By Mary Carpenter
“SOCIOPATHS can progress through emotional development…learn the social emotions [like] an emotional learning disability,” author Patric Gagne of the memoir Sociopath told NPR. On a journey to comprehend her own challenges, Gagne clarifies sociopathy for lay readers while explaining herself to friends and therapists. Sociopath appeared on last week’s New York Times Hardcover Nonfiction bestseller list—and was sold out recently at DC’s Politics & Prose bookstore.
Criticisms of the book include the author’s use of the term “sociopath,” rather than the official DSM classification of anti-social personality disorder (ASPD)—a choice Gagne said she made because ASPD is unfamiliar to most people, as it was to her when first struggling to understand herself. In addition, Gagne wishes to differentiate her diagnosis from others that fall under ASPD, such as psychopathy and borderline personality disorder (BPD). (Critics also note the author’s claim to have a Ph.D. in clinical psychology rather than her actual PsyD, a professional but non-academic degree.)
“Where are sociopaths supposed to go for help?” Gagne has asked since early childhood as she sought to understand her problems. She wrote her book to help other sociopaths, she says, after her own frustrations, notably at failing to find the term “sociopath” in reference books and dictionaries. Since the 1976 publication of a textbook on psychopaths that conflated that diagnosis with sociopathy, “researchers and clinicians have used them interchangeably,” she writes—becoming more complicated when, as part of a trend of changing diagnostic terms to avoid stigma, the DSM re-classified both conditions as ASPD.
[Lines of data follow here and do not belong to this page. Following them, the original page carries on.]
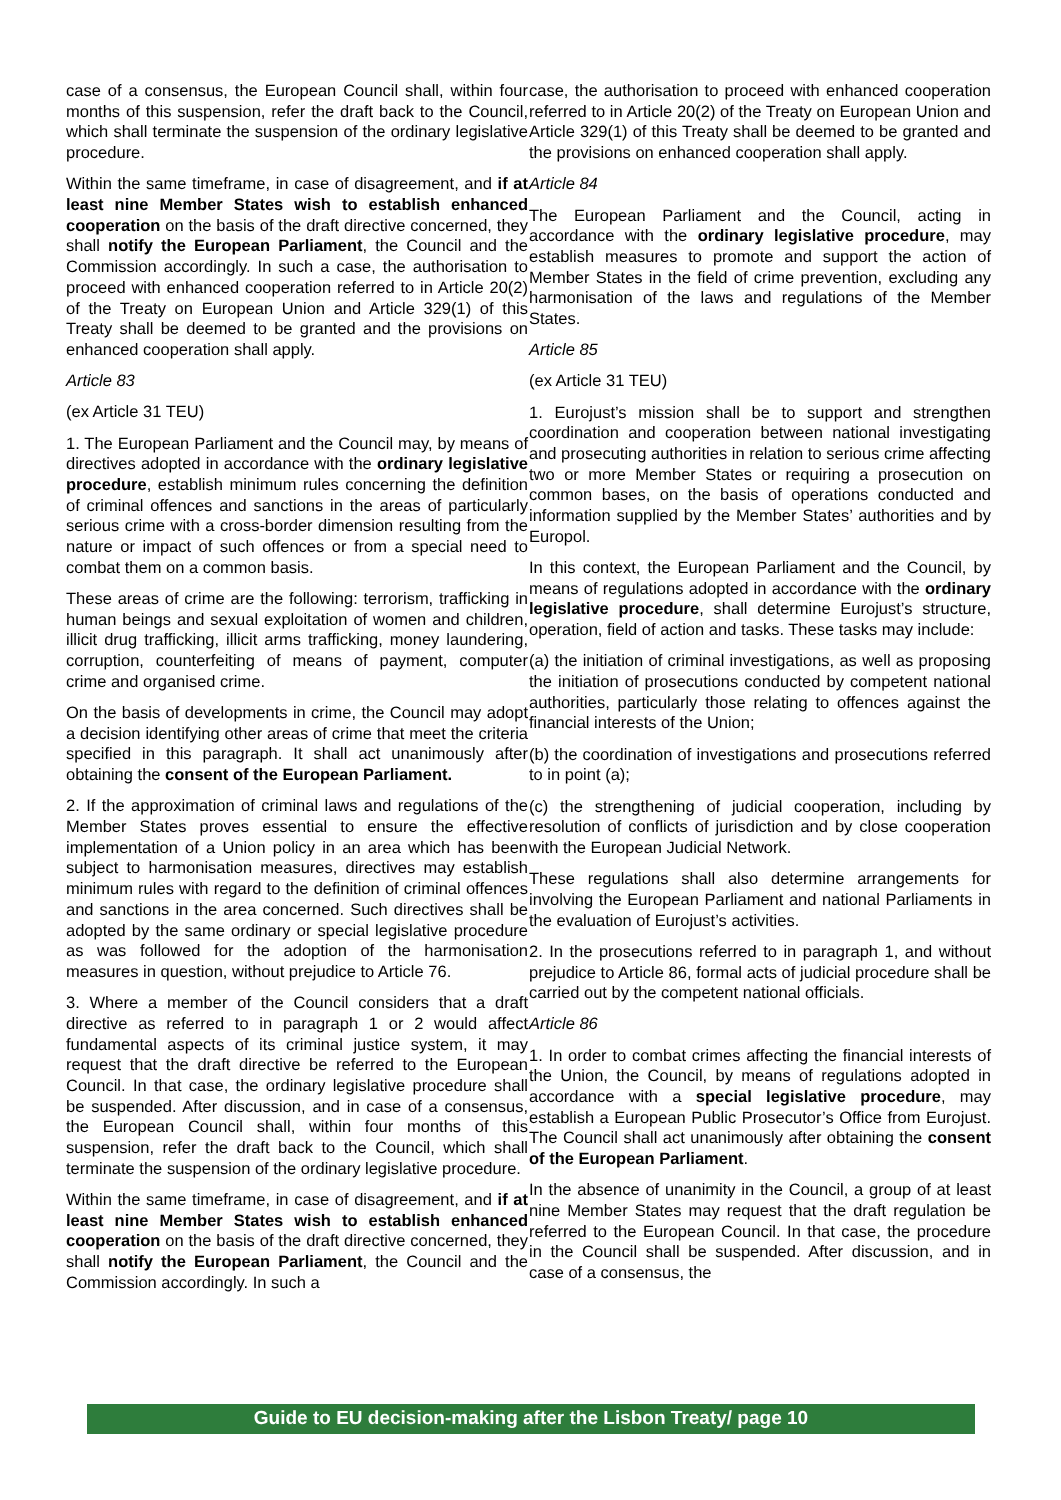case of a consensus, the European Council shall, within four months of this suspension, refer the draft back to the Council, which shall terminate the suspension of the ordinary legislative procedure.
Within the same timeframe, in case of disagreement, and if at least nine Member States wish to establish enhanced cooperation on the basis of the draft directive concerned, they shall notify the European Parliament, the Council and the Commission accordingly. In such a case, the authorisation to proceed with enhanced cooperation referred to in Article 20(2) of the Treaty on European Union and Article 329(1) of this Treaty shall be deemed to be granted and the provisions on enhanced cooperation shall apply.
Article 83
(ex Article 31 TEU)
1. The European Parliament and the Council may, by means of directives adopted in accordance with the ordinary legislative procedure, establish minimum rules concerning the definition of criminal offences and sanctions in the areas of particularly serious crime with a cross-border dimension resulting from the nature or impact of such offences or from a special need to combat them on a common basis.
These areas of crime are the following: terrorism, trafficking in human beings and sexual exploitation of women and children, illicit drug trafficking, illicit arms trafficking, money laundering, corruption, counterfeiting of means of payment, computer crime and organised crime.
On the basis of developments in crime, the Council may adopt a decision identifying other areas of crime that meet the criteria specified in this paragraph. It shall act unanimously after obtaining the consent of the European Parliament.
2. If the approximation of criminal laws and regulations of the Member States proves essential to ensure the effective implementation of a Union policy in an area which has been subject to harmonisation measures, directives may establish minimum rules with regard to the definition of criminal offences and sanctions in the area concerned. Such directives shall be adopted by the same ordinary or special legislative procedure as was followed for the adoption of the harmonisation measures in question, without prejudice to Article 76.
3. Where a member of the Council considers that a draft directive as referred to in paragraph 1 or 2 would affect fundamental aspects of its criminal justice system, it may request that the draft directive be referred to the European Council. In that case, the ordinary legislative procedure shall be suspended. After discussion, and in case of a consensus, the European Council shall, within four months of this suspension, refer the draft back to the Council, which shall terminate the suspension of the ordinary legislative procedure.
Within the same timeframe, in case of disagreement, and if at least nine Member States wish to establish enhanced cooperation on the basis of the draft directive concerned, they shall notify the European Parliament, the Council and the Commission accordingly. In such a
case, the authorisation to proceed with enhanced cooperation referred to in Article 20(2) of the Treaty on European Union and Article 329(1) of this Treaty shall be deemed to be granted and the provisions on enhanced cooperation shall apply.
Article 84
The European Parliament and the Council, acting in accordance with the ordinary legislative procedure, may establish measures to promote and support the action of Member States in the field of crime prevention, excluding any harmonisation of the laws and regulations of the Member States.
Article 85
(ex Article 31 TEU)
1. Eurojust’s mission shall be to support and strengthen coordination and cooperation between national investigating and prosecuting authorities in relation to serious crime affecting two or more Member States or requiring a prosecution on common bases, on the basis of operations conducted and information supplied by the Member States’ authorities and by Europol.
In this context, the European Parliament and the Council, by means of regulations adopted in accordance with the ordinary legislative procedure, shall determine Eurojust’s structure, operation, field of action and tasks. These tasks may include:
(a) the initiation of criminal investigations, as well as proposing the initiation of prosecutions conducted by competent national authorities, particularly those relating to offences against the financial interests of the Union;
(b) the coordination of investigations and prosecutions referred to in point (a);
(c) the strengthening of judicial cooperation, including by resolution of conflicts of jurisdiction and by close cooperation with the European Judicial Network.
These regulations shall also determine arrangements for involving the European Parliament and national Parliaments in the evaluation of Eurojust’s activities.
2. In the prosecutions referred to in paragraph 1, and without prejudice to Article 86, formal acts of judicial procedure shall be carried out by the competent national officials.
Article 86
1. In order to combat crimes affecting the financial interests of the Union, the Council, by means of regulations adopted in accordance with a special legislative procedure, may establish a European Public Prosecutor’s Office from Eurojust. The Council shall act unanimously after obtaining the consent of the European Parliament.
In the absence of unanimity in the Council, a group of at least nine Member States may request that the draft regulation be referred to the European Council. In that case, the procedure in the Council shall be suspended. After discussion, and in case of a consensus, the
Guide to EU decision-making after the Lisbon Treaty/ page 10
“I gained my first understanding of sociopaths from pop culture, which portrays us as singularly dangerous and threatening, our flat emotional state and lack of remorse making us unfit for normal life,” she wrote in a New York Times “Modern Love” column. “It wasn’t until I began my research in graduate school that I learned sociopaths exist along a wide spectrum, like many people with psychiatric disorders.” Falling in love was the key to Gagne’s conclusion that she could not be a psychopath.
That psychopaths have differences in brain structure and function, Gagne notes, is the important distinction between the two conditions—because treatment can help sociopaths but cannot affect psychopathic behavior. In a 2017 study of prisoners diagnosed with psychopathy, brain imaging showed reduced connections between the part of the brain responsible for sentiments such as empathy and guilt, and the amygdala, which mediates fear and anxiety. Noted University of Wisconsin psychiatrist Michael Koenigs, “Those two structures in the brain, which are believed to regulate emotion and social behavior, seem to not be communicating as they should.”
Borderline personality disorder (BPD), also classed as an ASPD, differs from sociopathy in the motivations for their behaviors, Gagne writes—as personified in one of her friends. While Gagne’s risky behavior is spurred by a need to relieve inner pressures, her friend becomes impulsive and hysterically emotional to attract attention from others, to find reassurance that she is loved. “Borderline” refers to symptoms thought to be “on the border” between neurosis and psychosis that can include anxiety, paranoid thinking and anger.
What’s most important about sociopaths, in Gagne’s opinion, is that they can learn what she calls “social emotions—love, empathy, even jealousy.” Before she started learning those, though, she blames the pressures that built up inside her on apathy—when “the brain cannot access or interpret feelings.” That pressure led her to dangerous and destructive “antisocial behavior,” mostly creeping into other people’s houses and stealing, as efforts to produce any feeling at all.
In addition to helping other sociopaths, Gagne wants everyone to try harder to understand the condition—and to stop blaming sociopaths for their differences, even when those lead to risky or destructive behaviors. She makes the comparison to people with OCD, who are not criticized or stigmatized for repetitive actions such as excessive handwashing.
“People hate sociopaths for not having empathy and compassion…but who has empathy or compassion for them?” writes Gagne. After she becomes a therapist who works with sociopaths, she asks, “How can anyone be expected to master a learned emotion they never get to experience for themselves? These were human beings deserving of serious clinical attention. Instead they were treated with malevolence and exiled.”
While Gagne’s portrayal of sociopaths was illuminating, I agree with criticisms of the inaccuracies—not in her credentials, but with others, such as the statistic that sociopaths make up five percent of the population—while the most oft-cited number is one to five percent, and that is for all ASPDs. But Gagne’s relief in finding the label of sociopathy, which helped her feel less odd and alone, has similarities to my own reactions when I first read about introverts. Learning about their need for downtime—in contrast to extroverts who recharge by spending time with other people—I thought, aha, that’s me. I’m an introvert.
—Mary Carpenter regularly reports on topical subjects in health and medicine.
Thanks for all you do in raising self (mental) health awareness and ending on a personalized note- the focus on the important piece of information – finding that you are not alone in your struggles and that others can and do have information that might be helpful for your own self understanding.
Really interesting, Mary. I didn’t really understand what “sociopath” means, and thought it was identical to psychopath.